The migrants and others we interviewed and interacted with gave us the ingredients to use for our documentary, all of the elements that otherwise wouldn’t make the story what it truly, uniquely is. I, along with everyone else in our group, are simply putting all of these ingredients into one concoction (a tortilla if you will) and we’ll put the finishing touches on our documentary (or tortillas) and present it to audiences to enjoy (much like tortillas).

I felt this analogy fit the context in which we served as Sister Alicia so lovingly prepared the tortillas every day for migrants in the Comedor, making sure they were warm and delicious for everyone who enjoyed them. I believe we are preparing our documentary in a similar fashion to how Sister Alicia goes about preparing tortillas: with compassion. Without the migrants, there would be no story, and without the migrants, there would be no one to enjoy the tortillas. Now go get yourself a tortilla, I’m sure you’re craving one by now.

Family Ties

As we continue to edit and piece together our film, major themes are rising to the surface, particularly the meaning of family in regards to immigration. This theme holds a lot of meaning to me not only in the film but in my personal experience in Nogales as well.

A woman we interviewed, Daniela, is the daughter of migrants and is a nursing student in graduate school at the University of San Francisco. Daniela spent several days with us and it was a joy to get to know her and understand her personal narrative in the complexity of this issue. Somehow a connection was made that Daniela knew my aunt, a fellow nurse who spoke at a bioethics conference in California and Daniela met her and spoke with her. I was astounded at how small our world is, what are the odds we ended up on this trip together with this personal connection to someone who I hold so dear to my heart and someone who Daniela knew and respected?

I was fortunate enough to be able to interview Daniela on camera, and it was easily one of the hardest parts of the entire trip for me. Daniela is so passionate about her family, migration, nursing, volunteering, and giving back to a community that has touched her life so personally. There was not a dry eye in the room and it was difficult to even fathom the struggles Daniela’s family has gone through to get to this point in their lives.

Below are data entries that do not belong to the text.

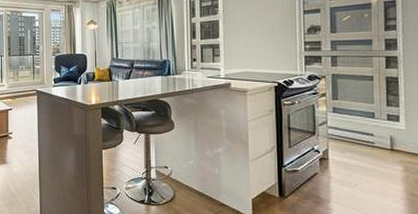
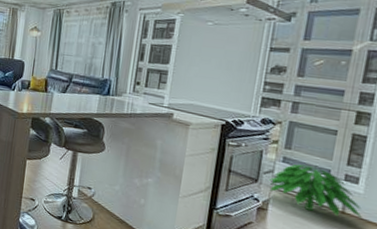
indoor plant: none [325,111,408,155] -> present [269,164,362,219]

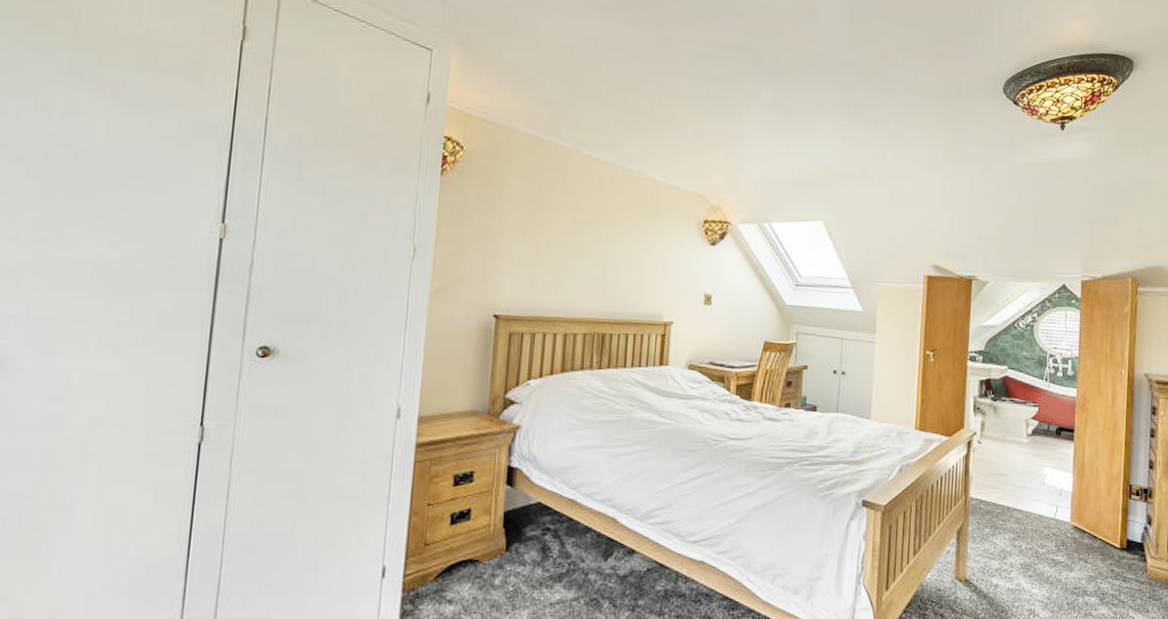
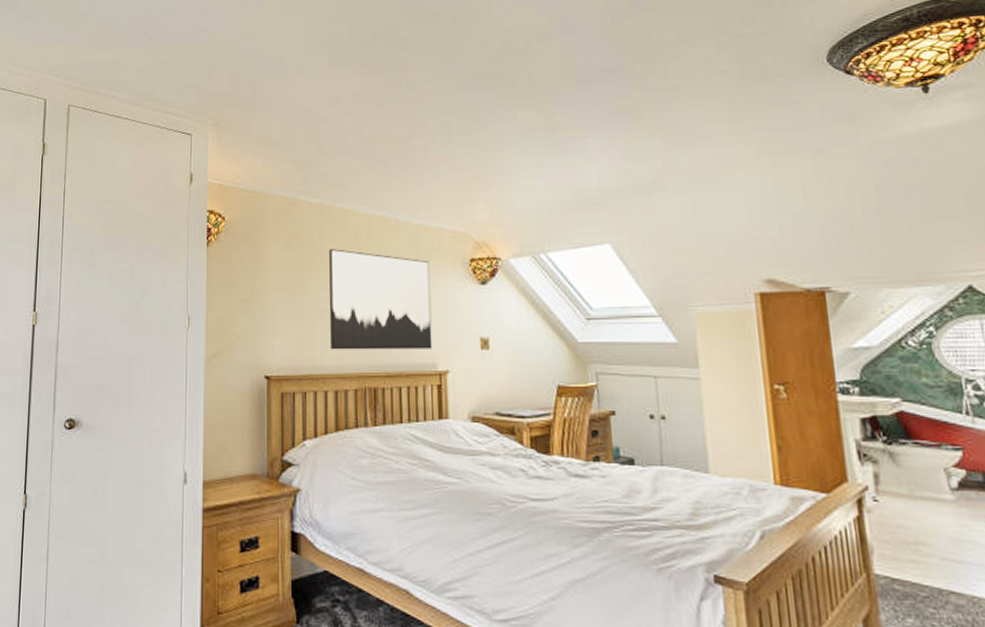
wall art: none [564,194,667,301] -> present [329,249,433,350]

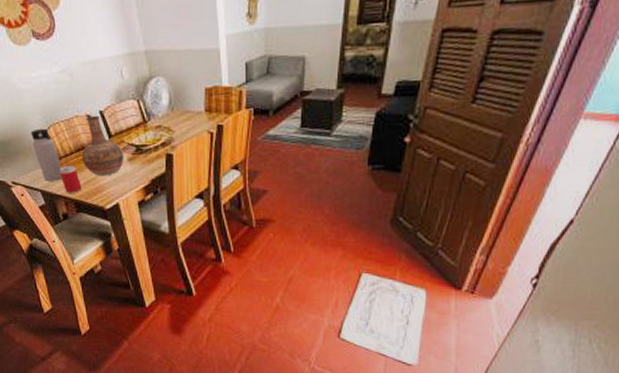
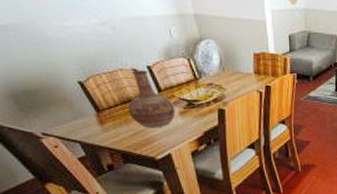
water bottle: present [30,128,63,181] -> none [65,79,106,133]
beverage can: present [59,165,82,193] -> none [102,116,130,144]

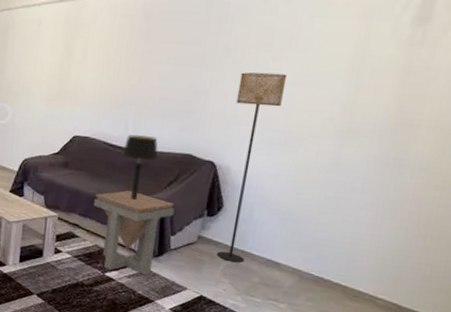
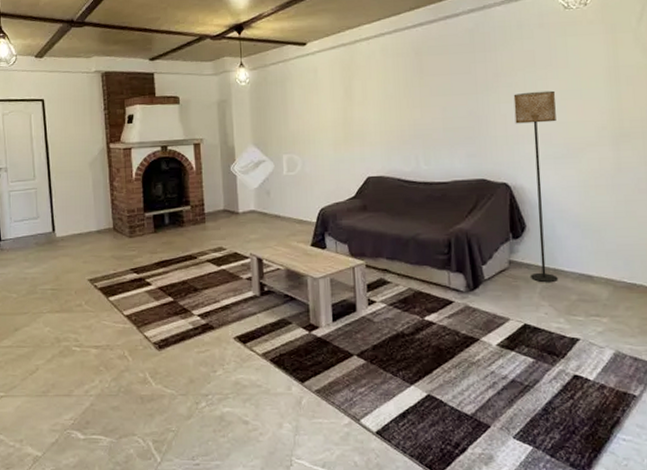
side table: present [94,190,175,276] -> none [399,224,481,313]
table lamp: present [122,134,159,200] -> none [418,167,454,233]

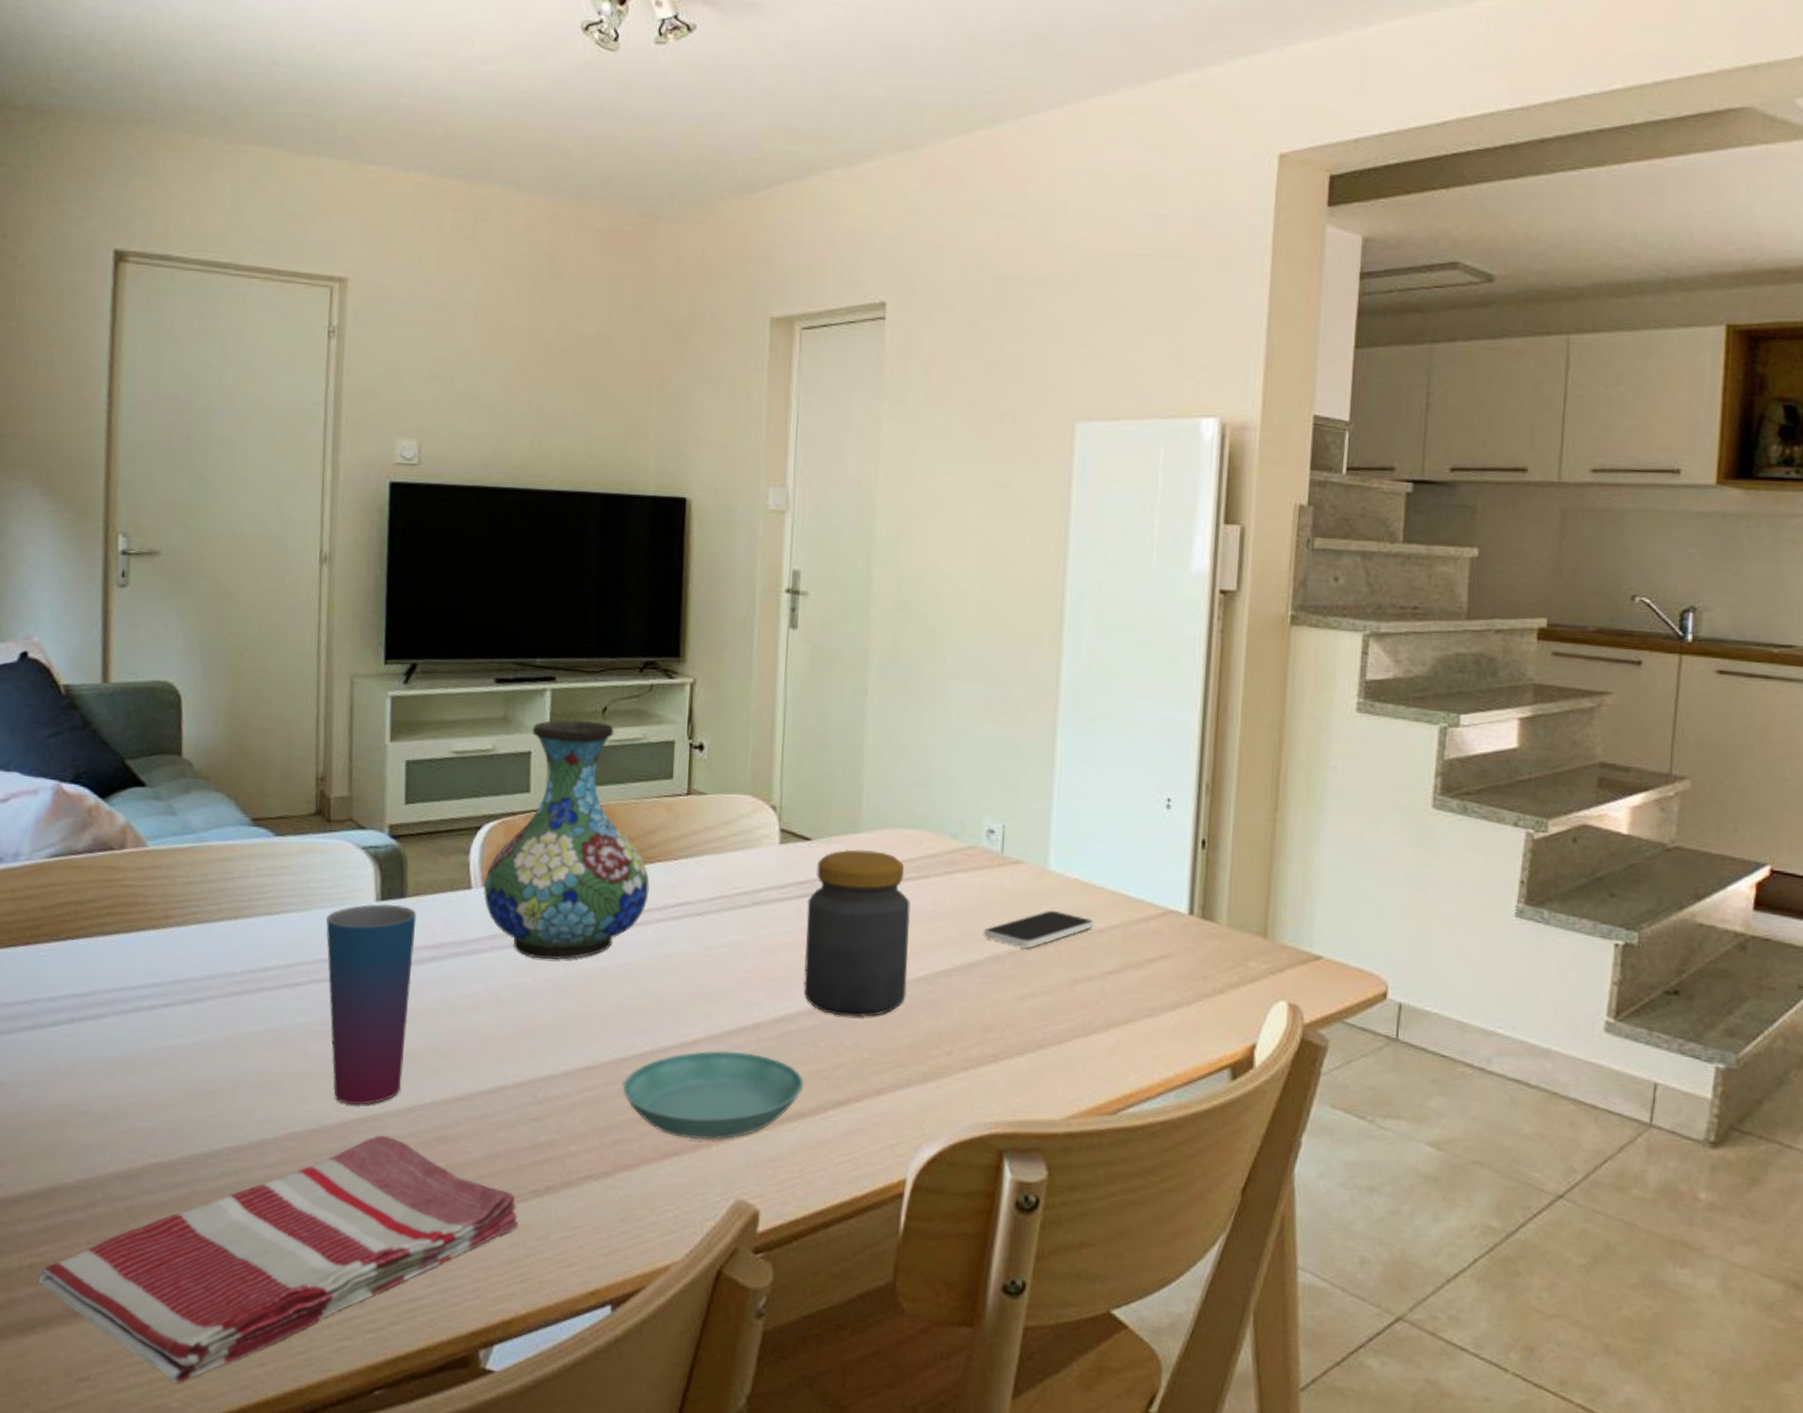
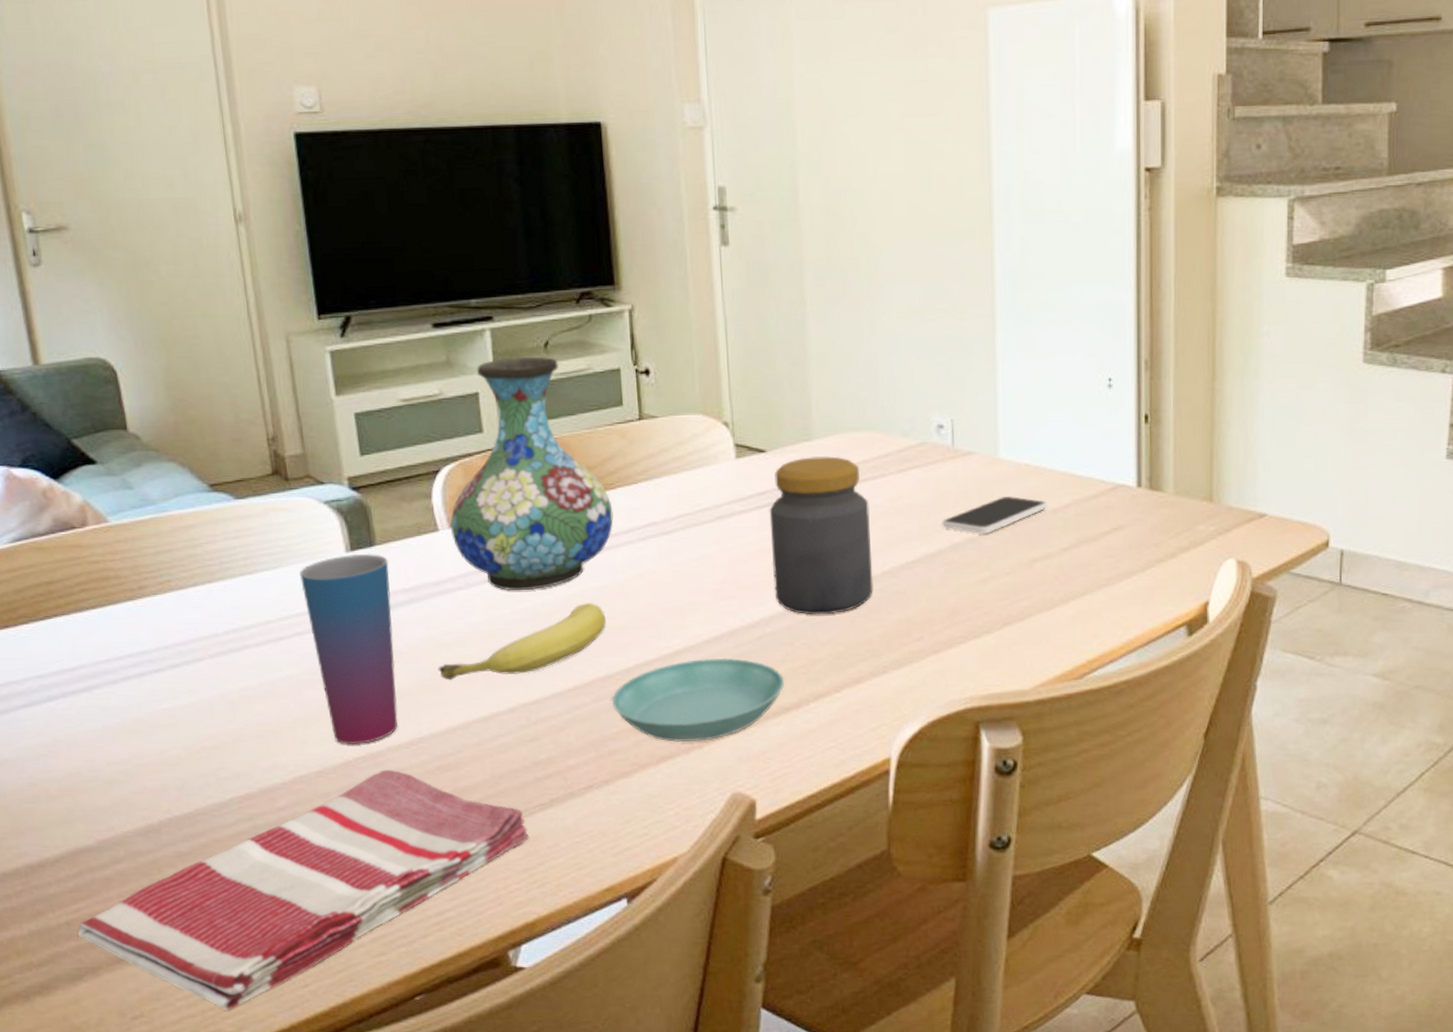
fruit: none [450,978,628,1048] -> present [438,602,606,681]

Daniela reflected on the meaning behind the sacrifices her family had made to see her succeed and how proud they are of her. It was impossible for me not to think of my aunt, this common bond Daniela and I shared, and how meaningful her presence in my life has been. She is one of the strongest, most compassionate people I know and love, and I couldn’t imagine my life without her in it.

Daniela’s story was touching in so many ways and I am genuinely grateful to have been able to hear her story and convey that to a larger audience. Her story is just one narrative amongst many migrants,  each unique, significant, and raw in their own way.

Group picture of Backpack journalism crew and Daniela Vargas
The Backpack Journalism team with Daniela before she journeys back to California.